QUOTED PASSAGE
But the defendants were not entitled to the charge requested, for another reason. Richard F. Davis testified, that he was present at the settlement when the proceeds of the sale were paid out by the Sheriff on the evening of the day of sale, and that the defendants only paid to the Sheriff the difference between the amount of the purchase money and the aggregate sum due upon their mortgages. No objection was made to this parol proof at the time it was offered, and no motion made to withdraw it from the Jury. We respectfully submit, that under these circumstances, it was not competent for the Court to defeat the plaintiff's right of recovery, by instructing the Jury as asked; that that could not be done which had actually been done, without objection on the part of the defendants.,

There is still a broader ground upon which to justify the refusal by Judge Hardeman to give the charge. The testimony shows that the Sheriff considered the purchase money as paid, and that he settled with the defendants for the amount of their mortgage ft. fas. and that the action is substantially brought; and if it is deficient in form, it can be amended at any stage of the proceeding to recover this fund back as having been wrongfully expended or paid by mistake. If the mortgage executions were not entitled to the proceeds of the property, can the defendants, ex equo et beno, retain it? In the judgment of this Court, the doctrine of seals and estoppels has nothing to do with the real facts and merits of this case.

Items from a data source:
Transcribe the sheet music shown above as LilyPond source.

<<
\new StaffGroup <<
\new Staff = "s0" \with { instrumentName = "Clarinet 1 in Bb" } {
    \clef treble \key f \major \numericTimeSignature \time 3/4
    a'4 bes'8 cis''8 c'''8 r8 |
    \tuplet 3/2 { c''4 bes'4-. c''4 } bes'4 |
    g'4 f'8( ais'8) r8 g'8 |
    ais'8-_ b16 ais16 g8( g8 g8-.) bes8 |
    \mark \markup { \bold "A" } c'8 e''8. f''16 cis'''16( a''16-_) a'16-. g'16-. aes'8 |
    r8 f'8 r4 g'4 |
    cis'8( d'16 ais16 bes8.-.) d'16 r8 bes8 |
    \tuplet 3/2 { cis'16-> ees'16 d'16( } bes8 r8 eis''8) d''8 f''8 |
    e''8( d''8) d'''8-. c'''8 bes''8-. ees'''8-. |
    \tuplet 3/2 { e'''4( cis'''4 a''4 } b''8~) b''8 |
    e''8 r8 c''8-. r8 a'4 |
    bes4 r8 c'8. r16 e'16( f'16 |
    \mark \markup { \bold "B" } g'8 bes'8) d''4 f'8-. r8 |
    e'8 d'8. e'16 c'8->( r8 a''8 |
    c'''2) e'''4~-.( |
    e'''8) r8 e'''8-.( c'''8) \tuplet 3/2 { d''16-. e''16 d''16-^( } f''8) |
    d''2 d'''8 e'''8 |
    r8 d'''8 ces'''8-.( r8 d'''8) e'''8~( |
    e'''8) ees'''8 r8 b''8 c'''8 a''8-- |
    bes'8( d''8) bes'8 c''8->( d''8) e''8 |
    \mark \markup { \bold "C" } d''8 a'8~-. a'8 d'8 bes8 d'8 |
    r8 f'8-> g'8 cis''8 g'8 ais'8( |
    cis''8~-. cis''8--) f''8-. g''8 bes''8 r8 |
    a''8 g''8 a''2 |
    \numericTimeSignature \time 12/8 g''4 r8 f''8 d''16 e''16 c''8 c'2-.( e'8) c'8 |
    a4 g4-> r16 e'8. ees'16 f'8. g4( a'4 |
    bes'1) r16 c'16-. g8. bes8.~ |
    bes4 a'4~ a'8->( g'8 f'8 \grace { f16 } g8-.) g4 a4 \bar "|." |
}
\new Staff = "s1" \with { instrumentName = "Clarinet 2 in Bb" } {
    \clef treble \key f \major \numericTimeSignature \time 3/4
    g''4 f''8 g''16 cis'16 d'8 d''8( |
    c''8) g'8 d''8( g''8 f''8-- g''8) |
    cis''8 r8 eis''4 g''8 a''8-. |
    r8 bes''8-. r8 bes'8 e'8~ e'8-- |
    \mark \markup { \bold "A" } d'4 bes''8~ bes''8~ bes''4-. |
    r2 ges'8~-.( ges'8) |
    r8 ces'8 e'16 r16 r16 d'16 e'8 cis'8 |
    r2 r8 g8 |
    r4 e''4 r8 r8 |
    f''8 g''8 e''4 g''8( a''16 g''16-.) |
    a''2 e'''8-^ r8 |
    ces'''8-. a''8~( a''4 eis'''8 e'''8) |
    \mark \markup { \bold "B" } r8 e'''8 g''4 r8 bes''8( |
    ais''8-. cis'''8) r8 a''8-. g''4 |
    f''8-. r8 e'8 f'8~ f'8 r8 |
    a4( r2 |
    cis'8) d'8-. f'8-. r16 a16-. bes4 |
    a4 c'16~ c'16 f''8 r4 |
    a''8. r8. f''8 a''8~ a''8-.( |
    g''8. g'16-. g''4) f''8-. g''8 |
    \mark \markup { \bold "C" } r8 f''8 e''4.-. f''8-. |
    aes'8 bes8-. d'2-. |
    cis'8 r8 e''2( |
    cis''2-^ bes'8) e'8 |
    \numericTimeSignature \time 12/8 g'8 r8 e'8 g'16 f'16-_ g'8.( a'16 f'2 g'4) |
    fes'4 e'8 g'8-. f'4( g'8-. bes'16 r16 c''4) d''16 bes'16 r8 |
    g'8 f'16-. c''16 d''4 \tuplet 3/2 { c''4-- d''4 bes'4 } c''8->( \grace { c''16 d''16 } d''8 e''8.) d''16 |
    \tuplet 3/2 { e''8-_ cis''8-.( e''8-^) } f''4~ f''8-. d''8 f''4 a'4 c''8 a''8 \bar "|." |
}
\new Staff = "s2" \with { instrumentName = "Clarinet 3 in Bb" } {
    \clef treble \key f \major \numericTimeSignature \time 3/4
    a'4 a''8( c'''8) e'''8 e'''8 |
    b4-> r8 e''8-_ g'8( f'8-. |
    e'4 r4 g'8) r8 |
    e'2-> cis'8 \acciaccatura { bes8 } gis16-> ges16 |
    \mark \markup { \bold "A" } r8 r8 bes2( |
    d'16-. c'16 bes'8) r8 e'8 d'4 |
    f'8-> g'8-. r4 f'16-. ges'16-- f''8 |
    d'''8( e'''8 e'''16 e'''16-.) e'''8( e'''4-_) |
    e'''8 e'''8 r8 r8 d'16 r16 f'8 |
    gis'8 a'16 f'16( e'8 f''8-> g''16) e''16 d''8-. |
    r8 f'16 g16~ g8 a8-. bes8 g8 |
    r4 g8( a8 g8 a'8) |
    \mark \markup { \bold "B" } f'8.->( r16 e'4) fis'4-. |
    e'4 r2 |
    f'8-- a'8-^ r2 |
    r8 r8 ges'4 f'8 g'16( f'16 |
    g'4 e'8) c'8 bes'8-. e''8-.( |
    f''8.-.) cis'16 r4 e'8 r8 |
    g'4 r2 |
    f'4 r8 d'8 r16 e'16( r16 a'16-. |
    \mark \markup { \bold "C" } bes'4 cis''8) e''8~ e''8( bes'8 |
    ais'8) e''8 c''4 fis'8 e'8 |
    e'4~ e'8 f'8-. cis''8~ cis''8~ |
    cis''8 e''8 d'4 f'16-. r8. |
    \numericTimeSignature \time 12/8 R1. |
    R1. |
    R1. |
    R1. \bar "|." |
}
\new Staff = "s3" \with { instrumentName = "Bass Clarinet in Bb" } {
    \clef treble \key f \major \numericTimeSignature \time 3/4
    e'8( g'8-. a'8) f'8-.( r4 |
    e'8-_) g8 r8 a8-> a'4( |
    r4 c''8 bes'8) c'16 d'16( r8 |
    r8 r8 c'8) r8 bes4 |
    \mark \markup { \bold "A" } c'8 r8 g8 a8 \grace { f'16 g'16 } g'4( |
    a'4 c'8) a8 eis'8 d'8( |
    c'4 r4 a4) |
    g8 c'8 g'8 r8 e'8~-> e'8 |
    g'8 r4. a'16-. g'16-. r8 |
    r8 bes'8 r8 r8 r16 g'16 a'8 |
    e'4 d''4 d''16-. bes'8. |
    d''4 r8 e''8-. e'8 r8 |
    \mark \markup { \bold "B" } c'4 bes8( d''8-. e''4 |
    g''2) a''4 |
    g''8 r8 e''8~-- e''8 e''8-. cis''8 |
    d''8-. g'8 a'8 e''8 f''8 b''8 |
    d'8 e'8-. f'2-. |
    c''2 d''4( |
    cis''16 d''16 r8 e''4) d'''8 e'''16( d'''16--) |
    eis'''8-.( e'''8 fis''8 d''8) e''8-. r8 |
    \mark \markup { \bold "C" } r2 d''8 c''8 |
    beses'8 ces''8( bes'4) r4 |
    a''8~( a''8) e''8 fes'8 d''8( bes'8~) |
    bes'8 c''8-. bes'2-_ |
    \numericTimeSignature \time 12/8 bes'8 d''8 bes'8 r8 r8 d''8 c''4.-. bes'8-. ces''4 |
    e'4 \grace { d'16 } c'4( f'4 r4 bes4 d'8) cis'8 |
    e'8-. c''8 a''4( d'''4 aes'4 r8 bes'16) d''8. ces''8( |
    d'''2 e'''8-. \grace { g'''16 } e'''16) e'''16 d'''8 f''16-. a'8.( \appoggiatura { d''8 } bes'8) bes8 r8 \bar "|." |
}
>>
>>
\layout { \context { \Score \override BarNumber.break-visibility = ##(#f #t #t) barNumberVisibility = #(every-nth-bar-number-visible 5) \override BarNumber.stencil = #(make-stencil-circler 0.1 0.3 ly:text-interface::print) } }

PROBLEMS TO WORK ON
a) In the passage on the Sheriff's sale, when did the Sheriff pay out the proceeds of the sale?
b) Reproduce word for word part of the passage on the Sheriff's sale. Begin at the words "There is still" and stop after "of this case.".
c) Resume the passage on the Sheriff's sale, writing on from its last sentence.
None of the records are needed here.

ANSWERS TO THE PROBLEMS
a) On the evening of the day of sale.

b)
There is still a broader ground upon which to justify the refusal by Judge Hardeman to give the charge. The testimony shows that the Sheriff considered the purchase money as paid, and that he settled with the defendants for the amount of their mortgage ft. fas. and that the action is substantially brought; and if it is deficient in form, it can be amended at any stage of the proceeding to recover this fund back as having been wrongfully expended or paid by mistake. If the mortgage executions were not entitled to the proceeds of the property, can the defendants, ex equo et beno, retain it? In the judgment of this Court, the doctrine of seals and estoppels has nothing to do with the real facts and merits of this case.

c)
The other charge requested was, that if the Jury believed that the mortgage to defendants was foreclosed before the day of sale, then the purchase by the defendants of the mortgage property, did not extinguish the mortgage debt; but the mortgagees have the right to look to the fund arisingfrom the sale of the mortgage property, for the payment of their debt.

Was the Court right in refusing to give this charge?

One of the mortgages seems to have been foreclosed on the 25th day of May, 1854, and the other, on the 6th of June, 1854, the day of the sale. It is in proof that notice was given, on the day of sale, of the mortgage liens upon the property by Lewis P. Harwell, for himself and Callaway; and that persons who attended the sale for the purpose of bidding for the negroes, were prevented from doing so on account of this notice. Shall the mortgagees, under such circumstances, be permitted to abandon their lien on the property and look to the proceeds, they...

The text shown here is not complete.